Dana Charles of Moulton, vice president of the Lawrence County History and Preservation Society; Lisa Pace, a community leader of Courtland; and Pinion said they are ready to assist with Gudger’s plan of forming a unified tourism council for the county. They said it is important to work in conjunction with the regional Alabama Mountain Lakes Tourist Association.

Charles said the Wheeler home at Pond Spring is a “true diamond” that needs more promotion.

“It is one of the most intact plantations in the Southeast,” Charles said. “You go to other historic homes like the Hermitage (Andrew Jackson’s home just north of Nashville), and they say the furniture in the house is from the period Jackson would have been in the home. Everything in the Joe Wheeler home was there when he lived there. He sat in those chairs. His clothes are there. … Heritage tourism is a big thing right now.”

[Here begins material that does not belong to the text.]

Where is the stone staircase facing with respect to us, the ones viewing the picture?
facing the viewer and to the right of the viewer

Gen. Wheeler served in the Confederate Army, the U.S. Army and in the U.S. Congress. He fought in the Civil War and the Spanish America War and made Lawrence County his home. “He was one of the greatest cavalry leaders in our nation’s history,” Charles said. “Tourism will bring money in and money creates jobs.”

Pace, meanwhile, said Courtland needs help marketing its historic homes and the Courtland Airbase that served as a pilot training ground in World War II.

“I’m overjoyed that somebody realized we are losing money by not marketing our tourism opportunities,” she said. “The Alabama Space and Rocket Center in Huntsville is the No. 1 tourist attraction in the state. This shows there are tourism opportunities in north Alabama. Lawrence County sits on access to the Tennessee River. We’ve got mountains in the Sipsey Wilderness. We have a lot of natural resources that people can enjoy kayaking, hiking, camping, nature activities, great historical sites.

"Courtland has beautiful historic homes that could be great bed-and-breakfast housing. The county lost money at the Wings over Courtland event in April when we had to house (some visitors) out of county. That’s leakage we have to stop.”

According to the Alabama Tourism Department, the Space and Rocket Center attracted 849,981 visitors in 2018 to make it the state’s top attraction with an admission charge. Lawrence County did not have an attraction in the top 20.

Pace said she would like to see the county develop a convention center to hold about 150 people.